Overview

Targeted Reversal of Inflammation in Pediatric Sepsis-induced MODS

Status:
Not yet recruiting
Trial end date:
2027-08-31
Target enrollment:
0
Participant gender:
All
Summary
The TRIPS study is a prospective, multi-center, double-blind, adaptively randomized, placebo-controlled clinical trial of the drug anakinra for reversal of moderate to severe hyperinflammation in children with sepsis-induced multiple organ dysfunction syndrome (MODS).
Phase:
Phase 2/Phase 3
Accepts Healthy Volunteers?
No
Details
Lead Sponsor:
Nationwide Children's Hospital
Collaborator:
Eunice Kennedy Shriver National Institute of Child Health and Human Development (NICHD)
Treatments:
Interleukin 1 Receptor Antagonist Protein
Criteria
Inclusion Criteria:

- ≥ 40 weeks corrected gestational age to < 18 years; AND

- Admission to the PICU or CICU; AND

- Onset of ≥ 2 new organ dysfunctions within the last 3 calendar days (compared to
pre-sepsis baseline) as measured by the modified Proulx criteria; AND

- Documented or suspected infection as the MODS inciting event.

Exclusion Criteria:

- Weight <3kg; OR

- Limitation of care order at the time of screening; OR

- Patients at high likelihood of progression to brain death in opinion of the clinical
team; OR

- Moribund condition in which the patient is unlikely to survive the next 48 hours in
opinion of the clinical team; OR

- History of myeloid leukemia, myelodysplasia, or autoimmune thrombocytopenia; OR

- Current or prior diagnosis of hemophagocytic lymphohistiocytosis or macrophage
activation syndrome; OR

- Peripheral white blood cell count < 1,000 cells/mm3 as the result of myeloablative
therapyOR receipt of myeloablative therapy within the previous 14 days; OR

- Known allergy to anakinra, or E. coli-derived products; OR

- Known pregnancy; OR

- Lactating females; OR

- Receipt of anakinra or GM-CSF within the previous 28 days; OR

- Resolution of MODS by MODS Day 2; OR

- Previous enrollment in the TRIPS study.

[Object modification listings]
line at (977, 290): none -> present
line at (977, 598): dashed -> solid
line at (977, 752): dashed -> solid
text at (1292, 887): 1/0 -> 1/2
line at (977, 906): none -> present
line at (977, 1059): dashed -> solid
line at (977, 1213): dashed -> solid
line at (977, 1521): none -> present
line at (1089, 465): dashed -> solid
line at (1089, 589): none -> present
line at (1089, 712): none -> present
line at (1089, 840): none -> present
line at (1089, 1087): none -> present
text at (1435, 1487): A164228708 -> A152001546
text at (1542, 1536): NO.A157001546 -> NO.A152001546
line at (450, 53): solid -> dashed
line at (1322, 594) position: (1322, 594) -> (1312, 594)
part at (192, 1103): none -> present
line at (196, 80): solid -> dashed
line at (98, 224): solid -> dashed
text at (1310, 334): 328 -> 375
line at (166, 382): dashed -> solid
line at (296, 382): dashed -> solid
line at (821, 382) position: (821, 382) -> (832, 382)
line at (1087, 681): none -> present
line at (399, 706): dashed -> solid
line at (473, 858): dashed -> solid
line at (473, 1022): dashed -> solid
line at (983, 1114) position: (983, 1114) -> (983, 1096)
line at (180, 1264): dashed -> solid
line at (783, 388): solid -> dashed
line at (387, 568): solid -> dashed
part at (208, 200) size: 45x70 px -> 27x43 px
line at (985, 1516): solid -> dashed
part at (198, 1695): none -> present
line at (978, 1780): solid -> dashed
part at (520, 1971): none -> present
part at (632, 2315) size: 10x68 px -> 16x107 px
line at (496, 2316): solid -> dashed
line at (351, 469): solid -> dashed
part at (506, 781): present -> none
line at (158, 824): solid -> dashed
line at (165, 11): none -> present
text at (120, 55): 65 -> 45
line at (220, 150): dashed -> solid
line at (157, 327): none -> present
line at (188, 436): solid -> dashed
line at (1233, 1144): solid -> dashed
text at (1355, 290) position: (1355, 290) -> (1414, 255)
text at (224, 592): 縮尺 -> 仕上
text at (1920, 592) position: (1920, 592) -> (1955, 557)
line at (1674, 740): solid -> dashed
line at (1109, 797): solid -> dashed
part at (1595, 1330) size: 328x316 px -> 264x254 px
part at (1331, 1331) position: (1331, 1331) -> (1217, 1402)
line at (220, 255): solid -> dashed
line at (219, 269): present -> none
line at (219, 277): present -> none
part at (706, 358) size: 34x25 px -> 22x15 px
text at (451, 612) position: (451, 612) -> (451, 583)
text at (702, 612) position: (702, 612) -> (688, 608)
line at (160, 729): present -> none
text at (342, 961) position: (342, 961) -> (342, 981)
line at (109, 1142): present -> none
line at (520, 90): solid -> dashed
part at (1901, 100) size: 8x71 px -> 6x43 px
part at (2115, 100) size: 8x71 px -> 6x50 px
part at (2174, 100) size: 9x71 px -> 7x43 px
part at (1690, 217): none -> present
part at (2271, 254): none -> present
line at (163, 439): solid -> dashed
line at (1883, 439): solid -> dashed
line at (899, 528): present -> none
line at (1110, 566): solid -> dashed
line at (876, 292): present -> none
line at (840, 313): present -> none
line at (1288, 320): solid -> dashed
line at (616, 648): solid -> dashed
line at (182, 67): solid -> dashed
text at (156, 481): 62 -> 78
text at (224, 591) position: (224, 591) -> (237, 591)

§ **Using the information**:
**a.** According to the trial overview, which institution is the lead sponsor of the study?
**b.** Return the passage of the trial overview starting at "- Peripheral white" and ending at "the TRIPS study.", copied word for word.

§ **Exercise responses**:
**a.** Nationwide Children's Hospital

**b.**
- Peripheral white blood cell count < 1,000 cells/mm3 as the result of myeloablative
therapyOR receipt of myeloablative therapy within the previous 14 days; OR

- Known allergy to anakinra, or E. coli-derived products; OR

- Known pregnancy; OR

- Lactating females; OR

- Receipt of anakinra or GM-CSF within the previous 28 days; OR

- Resolution of MODS by MODS Day 2; OR

- Previous enrollment in the TRIPS study.